And the idiocy continues:
A majority of Americans with 401(k)-type savings accounts are accumulating debt faster than they are setting aside money for retirement, further undermining the nation’s troubled system for old-age saving, a new report has found.
Three in five workers with defined contribution accounts are “debt savers,” according to the report released Thursday, meaning their increasing mortgages, credit card balances and installment loans are outpacing the amount of money they are able to save for retirement.
The imbalance is expanding even as policymakers are encouraging people to set aside more by offering generous tax breaks and automatically enrolling workers in retirement accounts that in some cases automatically escalate the amount of money over time.
Currently, workers with retirement savings accounts put aside more than 11 percent of their pay for retirement — 5 percent in their own accounts, and 6.2 percent in Social Security.
Despite that — and despite the $2.5 trillion the report says employers have poured into defined contribution accounts from 1992 to 2012 — the retirement readiness of most Americans has been slipping, according to the report by HelloWallet, a D.C. firm that offers technology-based financial advice to workers and conducts research of economic behavior.
Now, I’m not a big fan of these investment firms, largely because they rely on economic data that comes from the government, but they do have a good point here. People simply aren’t saving for retirement.

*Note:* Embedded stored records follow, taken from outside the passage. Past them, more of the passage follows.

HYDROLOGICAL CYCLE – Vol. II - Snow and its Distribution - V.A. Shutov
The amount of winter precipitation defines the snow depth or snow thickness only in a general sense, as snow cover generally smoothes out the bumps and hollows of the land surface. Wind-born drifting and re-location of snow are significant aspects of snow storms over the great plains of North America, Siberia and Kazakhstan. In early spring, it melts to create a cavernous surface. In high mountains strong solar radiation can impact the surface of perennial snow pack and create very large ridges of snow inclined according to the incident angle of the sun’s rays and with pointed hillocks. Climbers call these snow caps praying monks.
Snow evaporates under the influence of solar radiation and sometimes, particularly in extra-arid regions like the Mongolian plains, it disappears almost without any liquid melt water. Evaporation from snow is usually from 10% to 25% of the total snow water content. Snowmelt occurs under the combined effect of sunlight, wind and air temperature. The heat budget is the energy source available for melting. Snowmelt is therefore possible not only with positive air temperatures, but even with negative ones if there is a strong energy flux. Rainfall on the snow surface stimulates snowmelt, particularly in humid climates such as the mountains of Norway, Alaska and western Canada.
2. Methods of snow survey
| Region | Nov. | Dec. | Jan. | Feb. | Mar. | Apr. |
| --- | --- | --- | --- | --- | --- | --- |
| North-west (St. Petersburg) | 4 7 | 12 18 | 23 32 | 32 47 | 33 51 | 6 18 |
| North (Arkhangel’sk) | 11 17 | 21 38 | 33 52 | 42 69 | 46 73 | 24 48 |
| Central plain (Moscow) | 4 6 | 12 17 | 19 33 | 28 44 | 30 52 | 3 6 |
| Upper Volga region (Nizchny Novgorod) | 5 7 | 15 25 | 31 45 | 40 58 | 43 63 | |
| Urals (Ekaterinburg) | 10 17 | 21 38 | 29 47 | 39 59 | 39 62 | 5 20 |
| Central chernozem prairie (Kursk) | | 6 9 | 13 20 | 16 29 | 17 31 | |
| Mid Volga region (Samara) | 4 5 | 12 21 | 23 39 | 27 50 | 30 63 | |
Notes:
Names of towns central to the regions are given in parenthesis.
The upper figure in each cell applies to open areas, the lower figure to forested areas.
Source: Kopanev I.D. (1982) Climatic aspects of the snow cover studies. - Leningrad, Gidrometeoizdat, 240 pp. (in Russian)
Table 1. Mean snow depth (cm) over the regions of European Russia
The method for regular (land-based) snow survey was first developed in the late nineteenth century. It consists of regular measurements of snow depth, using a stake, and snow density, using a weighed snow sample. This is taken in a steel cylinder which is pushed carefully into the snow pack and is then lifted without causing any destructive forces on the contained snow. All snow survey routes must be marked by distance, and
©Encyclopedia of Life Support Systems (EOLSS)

But there is good reason for this: the inflation rate is at least 3x higher than it’s being reported. To top that off, the savings interest rates are not high enough to justify saving any kind of money.
So now that the Federal Reserve interest rates are near zero, we are seeing Americans go into debt more than save for their future. This is because inflation is outpacing savings anyway, so you might as well let the good times roll.